Justice Thomas Kilbride delivered the decision March 19, with concurrence from Chief Justice Anne Burke and Justices Rita Garman, Lloyd Karmeier and Mary Jane Theis. Justices P. Scott Neville and Michael Burke did not take part.
The ruling went against Wedbush Securities, a firm based in Los Angeles, in a suit lodged against it in 2015 in Cook County Circuit Court by James Q. Whitaker. Whitaker died in 2019, but the executor of his estate has continued the action.
Illinois Supreme Court Justice Thomas L. Kilbride | Illinoiscourts.gov
Whitaker had two commodity futures trading accounts with Wedbush in late 2014, which were held at BMO Harris Bank in Chicago, when Whitaker’s email account was hacked. The hacker, posing as Whitaker, sent several messages to Wedbush to transfer $374,960 from Whitaker’s accounts to a bank in Poland. Wedbush believed the messages were genuine and moved the funds.
Whitaker soon recognized the theft on an account statement. He demanded Wedbush return the funds, but the firm refused. Whitaker then sued, claiming fraudulent concealment under Article 4A of the Uniform Commercial Code, a comprehensive collection of laws governing interstate commercial transactions.
The case went to a bench trial in June 2018, with Cook County Judge Daniel Kubasiak ruling for Wedbush on grounds Article 4A applies to banks, and a securities firm is not a bank.

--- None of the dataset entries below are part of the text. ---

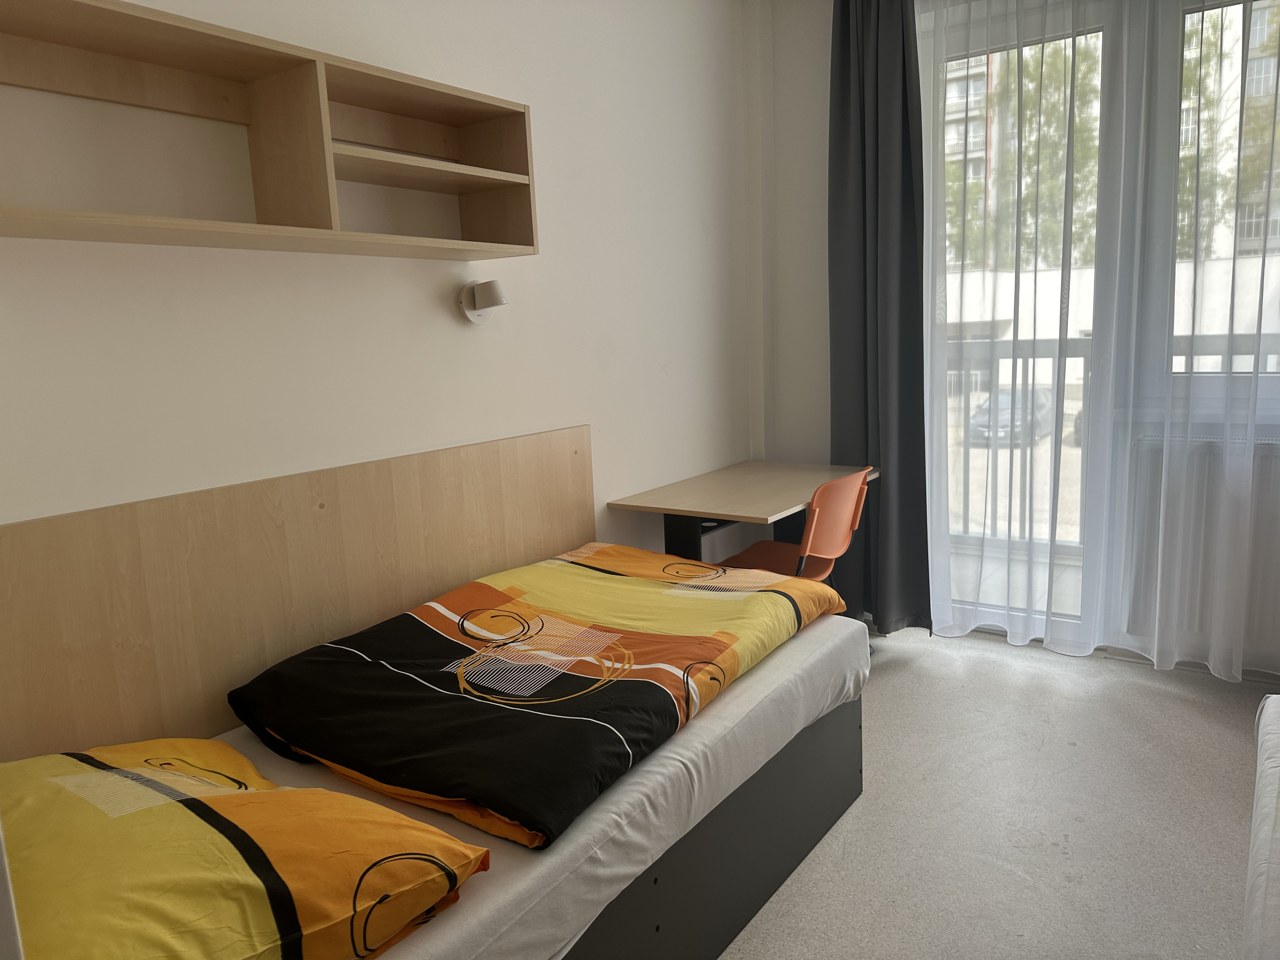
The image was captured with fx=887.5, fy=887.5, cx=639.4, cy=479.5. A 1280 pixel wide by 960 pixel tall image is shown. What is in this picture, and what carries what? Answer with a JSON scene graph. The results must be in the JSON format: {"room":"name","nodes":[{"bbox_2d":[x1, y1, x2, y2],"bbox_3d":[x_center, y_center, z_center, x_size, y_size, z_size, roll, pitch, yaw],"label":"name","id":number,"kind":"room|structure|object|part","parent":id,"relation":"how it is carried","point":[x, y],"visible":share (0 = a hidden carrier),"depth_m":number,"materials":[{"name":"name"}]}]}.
{"room":"bedroom","nodes":[
{"label":"bedroom","id":0,"kind":"room"},
{"bbox_2d":[0,0,760,552],"bbox_3d":[-0.700,-0.435,2.542,0.183,2.753,4.382,4,12,36],"label":"left wall","id":1,"kind":"structure","parent":0,"point":[687,230],"depth_m":2.51,"materials":[{"name":"white paint"}]},
{"bbox_2d":[0,0,539,260],"bbox_3d":[-0.837,-0.724,1.959,0.267,0.405,1.524,4,12,36],"label":"wall shelf","id":2,"kind":"object","parent":1,"relation":"attached to","point":[528,243],"visible":0.99,"depth_m":1.95,"materials":[{"name":"brown wood"}]},
{"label":"divider","id":3,"kind":"part","parent":2,"relation":"part of","materials":[{"name":"brown wood"}]},
{"bbox_2d":[0,422,592,761],"bbox_3d":[-0.782,0.391,2.326,0.030,0.858,2.097,4,12,36],"label":"wood panel","id":4,"kind":"object","parent":1,"relation":"attached to","point":[107,512],"visible":0.86,"depth_m":2.08,"materials":[{"name":"brown wood"}]},
{"bbox_2d":[458,278,507,322],"bbox_3d":[-0.453,-0.528,2.608,0.160,0.119,0.117,4,12,36],"label":"wall lamp","id":5,"kind":"object","parent":1,"relation":"attached to","point":[489,302],"visible":0.99,"depth_m":2.59,"materials":[{"name":"white"}]},
{"bbox_2d":[717,623,1276,959],"bbox_3d":[0.662,1.100,1.749,3.557,0.103,4.666,4,12,36],"label":"floor","id":6,"kind":"structure","parent":0,"point":[899,676],"depth_m":2.42,"materials":[{"name":"grey"}]},
{"bbox_2d":[190,601,867,959],"bbox_3d":[-0.386,0.729,2.067,1.204,0.318,2.025,4,12,36],"label":"bed","id":7,"kind":"object","parent":6,"relation":"on","point":[790,652],"visible":0.57,"depth_m":1.82,"materials":[{"name":"white fabric"}]},
{"bbox_2d":[0,739,488,959],"bbox_3d":[-0.806,0.595,1.385,0.925,0.254,0.711,4,12,36],"label":"pillow","id":8,"kind":"object","parent":7,"relation":"on","point":[181,805],"visible":0.98,"depth_m":1.29,"materials":[{"name":"fabric"}]},
{"bbox_2d":[226,540,847,853],"bbox_3d":[-0.148,0.414,2.239,0.871,0.226,1.447,4,12,36],"label":"duvet","id":9,"kind":"object","parent":7,"relation":"on","point":[462,625],"visible":0.98,"depth_m":1.94,"materials":[{"name":"fabric"}]},
{"bbox_2d":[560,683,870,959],"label":"bed base","id":10,"kind":"object","parent":6,"relation":"on","point":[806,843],"visible":0.2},
{"bbox_2d":[607,460,880,565],"bbox_3d":[0.464,0.374,3.584,0.654,0.742,1.053,4,12,36],"label":"desk","id":11,"kind":"object","parent":6,"relation":"on","point":[783,480],"visible":0.73,"depth_m":3.34,"materials":[{"name":"brown wood"}]},
{"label":"desk leg","id":12,"kind":"part","parent":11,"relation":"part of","materials":[{"name":"black metal"}]},
{"bbox_2d":[720,467,872,582],"bbox_3d":[0.580,0.363,3.350,0.489,0.805,0.486,4,12,36],"label":"orange chair","id":13,"kind":"object","parent":6,"relation":"on","point":[846,515],"visible":0.55,"depth_m":3.21,"materials":[{"name":"plastic"}]},
{"bbox_2d":[1242,692,1279,959],"bbox_3d":[1.429,0.757,1.109,1.121,0.692,1.869,4,12,36],"label":"bed","id":14,"kind":"object","parent":6,"relation":"on","point":[1276,850],"visible":1,"depth_m":1.50,"materials":[{"name":"white fabric"}]},
{"bbox_2d":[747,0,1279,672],"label":"window wall","id":15,"kind":"structure","parent":0,"point":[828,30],"depth_m":3.85,"materials":[{"name":"white paint"}]},
{"bbox_2d":[826,0,931,634],"bbox_3d":[0.966,-0.696,3.658,0.503,2.728,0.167,4,12,36],"label":"dark curtain","id":16,"kind":"object","parent":15,"relation":"attached to","point":[904,391],"visible":0.89,"depth_m":3.65,"materials":[{"name":"grey fabric"}]},
{"bbox_2d":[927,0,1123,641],"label":"balcony door","id":17,"kind":"structure","parent":15,"relation":"in","point":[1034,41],"depth_m":3.56,"materials":[{"name":"glass"}]},
{"bbox_2d":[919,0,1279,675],"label":"sheer curtain","id":18,"kind":"object","parent":15,"relation":"attached to","point":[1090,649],"visible":0.95,"depth_m":3.32,"materials":[{"name":"white fabric"}]},
{"bbox_2d":[1125,429,1279,654],"bbox_3d":[2.327,0.228,3.096,1.084,0.742,0.121,4,12,36],"label":"radiator","id":19,"kind":"object","parent":15,"relation":"attached to","point":[1276,455],"visible":0.73,"depth_m":3.23,"materials":[{"name":"white"}]},
{"bbox_2d":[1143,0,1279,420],"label":"window","id":20,"kind":"structure","parent":15,"relation":"in","point":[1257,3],"depth_m":3.23,"materials":[{"name":"glass"}]},
{"bbox_2d":[937,333,1279,548],"bbox_3d":[2.703,-0.153,4.438,4.393,1.201,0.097,4,12,36],"label":"balcony railing","id":21,"kind":"object","parent":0,"point":[1034,343],"visible":0.29,"depth_m":4.83,"materials":[{"name":"metal"}]},
{"bbox_2d":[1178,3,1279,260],"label":"tree","id":22,"kind":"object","parent":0,"point":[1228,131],"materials":[{"name":"green plant"}]},
{"label":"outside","id":23,"kind":"structure","parent":0,"visible":0},
{"bbox_2d":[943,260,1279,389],"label":"low white building","id":24,"kind":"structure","parent":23,"point":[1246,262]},
{"label":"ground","id":25,"kind":"structure","parent":23,"visible":0},
{"bbox_2d":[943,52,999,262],"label":"apartment building","id":26,"kind":"structure","parent":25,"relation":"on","point":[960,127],"materials":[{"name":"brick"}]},
{"bbox_2d":[965,386,1056,447],"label":"car","id":27,"kind":"object","parent":25,"relation":"on","point":[1005,423],"visible":0.42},
{"bbox_2d":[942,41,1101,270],"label":"tree","id":28,"kind":"object","parent":25,"relation":"on","point":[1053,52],"visible":0.17,"materials":[{"name":"green plant"}]},
{"bbox_2d":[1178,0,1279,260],"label":"apartment building","id":29,"kind":"structure","parent":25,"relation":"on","point":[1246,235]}
]}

Whitaker appealed and lost, but the state high court agreed to hear the matter.
Whitaker pushed the argument that Wedbush is a bank because it provided personal savings, lending and checking services.
Justice Kilbride agreed, pointing out Wedbush met the definition of a bank in multiple ways.

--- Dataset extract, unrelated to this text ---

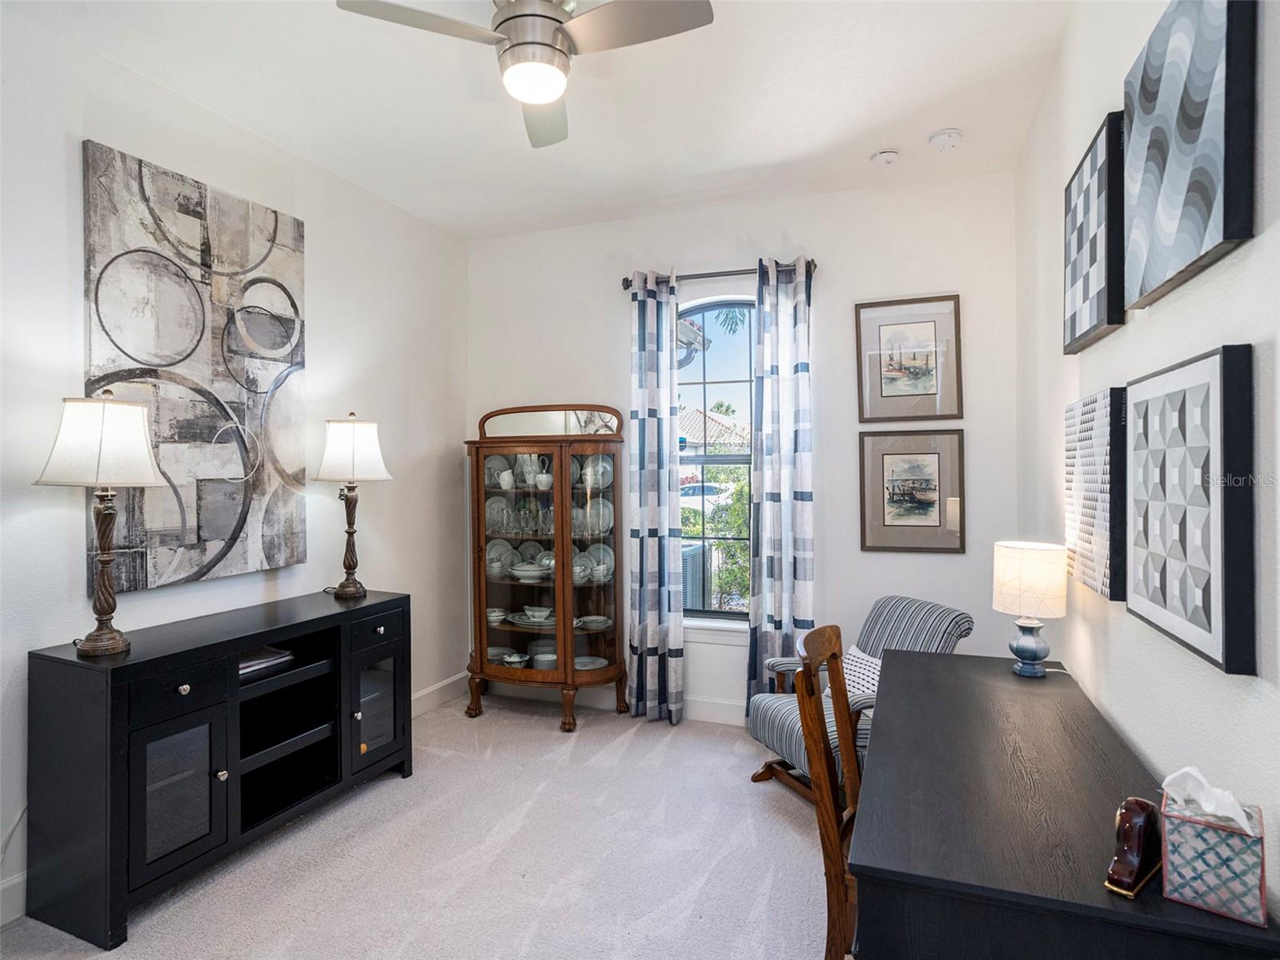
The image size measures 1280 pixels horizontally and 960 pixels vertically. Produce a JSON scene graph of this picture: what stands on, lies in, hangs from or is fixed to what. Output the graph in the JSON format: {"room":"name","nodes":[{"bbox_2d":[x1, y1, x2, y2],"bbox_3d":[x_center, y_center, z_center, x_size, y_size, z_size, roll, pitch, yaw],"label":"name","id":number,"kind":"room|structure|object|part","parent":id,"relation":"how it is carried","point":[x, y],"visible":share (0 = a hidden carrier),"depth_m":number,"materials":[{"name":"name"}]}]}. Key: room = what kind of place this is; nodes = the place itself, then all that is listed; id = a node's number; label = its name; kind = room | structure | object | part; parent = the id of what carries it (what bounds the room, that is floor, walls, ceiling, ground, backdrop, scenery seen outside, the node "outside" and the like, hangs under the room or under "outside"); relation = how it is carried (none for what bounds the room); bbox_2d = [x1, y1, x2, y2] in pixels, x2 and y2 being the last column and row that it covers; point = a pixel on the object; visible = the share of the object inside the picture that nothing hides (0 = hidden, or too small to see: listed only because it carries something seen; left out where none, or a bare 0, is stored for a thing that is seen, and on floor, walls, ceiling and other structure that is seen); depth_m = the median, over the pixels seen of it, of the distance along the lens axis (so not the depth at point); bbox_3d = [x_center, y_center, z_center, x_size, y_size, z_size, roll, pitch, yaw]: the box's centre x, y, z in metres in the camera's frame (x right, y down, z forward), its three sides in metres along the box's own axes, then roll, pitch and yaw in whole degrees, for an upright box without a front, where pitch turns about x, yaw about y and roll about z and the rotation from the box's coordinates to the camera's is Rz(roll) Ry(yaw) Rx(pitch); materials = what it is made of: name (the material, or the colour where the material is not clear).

“Courts have consistently held mutual fund companies, brokerage firms, and insurance companies may fall within the definition of a bank under” Article 4A, Kilbride noted.
Kilbride further said: “Furnishing funds transfers is a common banking function,” which is a function in which Wedbush engages.

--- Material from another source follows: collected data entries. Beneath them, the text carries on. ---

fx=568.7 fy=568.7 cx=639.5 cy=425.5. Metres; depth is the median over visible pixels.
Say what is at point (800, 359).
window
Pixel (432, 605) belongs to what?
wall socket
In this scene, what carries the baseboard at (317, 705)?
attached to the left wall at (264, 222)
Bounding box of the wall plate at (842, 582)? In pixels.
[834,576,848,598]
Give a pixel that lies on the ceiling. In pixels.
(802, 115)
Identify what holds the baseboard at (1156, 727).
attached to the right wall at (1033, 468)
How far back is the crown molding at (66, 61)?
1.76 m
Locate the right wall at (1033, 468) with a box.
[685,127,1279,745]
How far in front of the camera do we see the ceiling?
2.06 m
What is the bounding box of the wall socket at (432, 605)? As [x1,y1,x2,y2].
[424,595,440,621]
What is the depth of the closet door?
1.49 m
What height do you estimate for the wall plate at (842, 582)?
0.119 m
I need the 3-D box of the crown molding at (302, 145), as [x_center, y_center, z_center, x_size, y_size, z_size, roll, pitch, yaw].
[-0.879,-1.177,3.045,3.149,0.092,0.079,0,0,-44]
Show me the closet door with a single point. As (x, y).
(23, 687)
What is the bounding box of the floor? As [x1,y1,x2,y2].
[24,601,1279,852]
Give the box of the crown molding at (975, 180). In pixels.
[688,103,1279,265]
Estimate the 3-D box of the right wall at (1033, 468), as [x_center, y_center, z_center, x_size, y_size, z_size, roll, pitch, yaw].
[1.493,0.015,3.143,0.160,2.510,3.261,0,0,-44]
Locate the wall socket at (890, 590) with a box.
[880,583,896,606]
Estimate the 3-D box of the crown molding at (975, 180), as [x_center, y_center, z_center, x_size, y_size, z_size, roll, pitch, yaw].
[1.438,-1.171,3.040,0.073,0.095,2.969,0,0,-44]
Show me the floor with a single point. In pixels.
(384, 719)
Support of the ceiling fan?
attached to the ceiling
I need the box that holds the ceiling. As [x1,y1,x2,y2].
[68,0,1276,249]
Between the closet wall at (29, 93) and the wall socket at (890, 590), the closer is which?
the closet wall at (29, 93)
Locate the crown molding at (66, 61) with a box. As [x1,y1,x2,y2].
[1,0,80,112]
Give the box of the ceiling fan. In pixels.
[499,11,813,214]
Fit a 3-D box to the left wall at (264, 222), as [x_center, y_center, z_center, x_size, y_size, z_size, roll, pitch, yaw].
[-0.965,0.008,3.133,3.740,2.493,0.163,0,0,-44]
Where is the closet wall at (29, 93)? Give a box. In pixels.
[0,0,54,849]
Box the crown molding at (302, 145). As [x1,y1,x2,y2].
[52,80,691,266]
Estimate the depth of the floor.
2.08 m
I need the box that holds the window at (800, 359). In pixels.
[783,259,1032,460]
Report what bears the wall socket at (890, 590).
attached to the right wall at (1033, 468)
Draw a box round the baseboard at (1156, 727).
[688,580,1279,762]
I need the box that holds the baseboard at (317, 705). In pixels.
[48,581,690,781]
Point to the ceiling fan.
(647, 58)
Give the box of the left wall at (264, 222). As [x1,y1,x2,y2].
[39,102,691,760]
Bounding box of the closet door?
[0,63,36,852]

Specifically, Kilbride quoted Article 4A as governing "‘[w]holesale wire transfers’" typically involving "‘very large amounts of money,’" as in Whitaker's case, instead of consumer-based transactions involving "’relatively small amounts of money and a single contract.'"
In addition, Kilbride noted that when Wedbush bought Whitaker’s accounts from KCG Futures in 2014, KCG described Wedbush to Whitaker as a “leading financial services company” that offered brokerage and trading services.
“It is clear that defendant is a financial institution,” Kilbride observed of Wedbush.
The state Supreme Court remanded the case to Cook County court for further proceedings.
Whitaker’s estate is represented by Lavin & Waldon, of suburban Highland Park.
Wedbush is defended by the Chicago firm of Greenberg Traurig.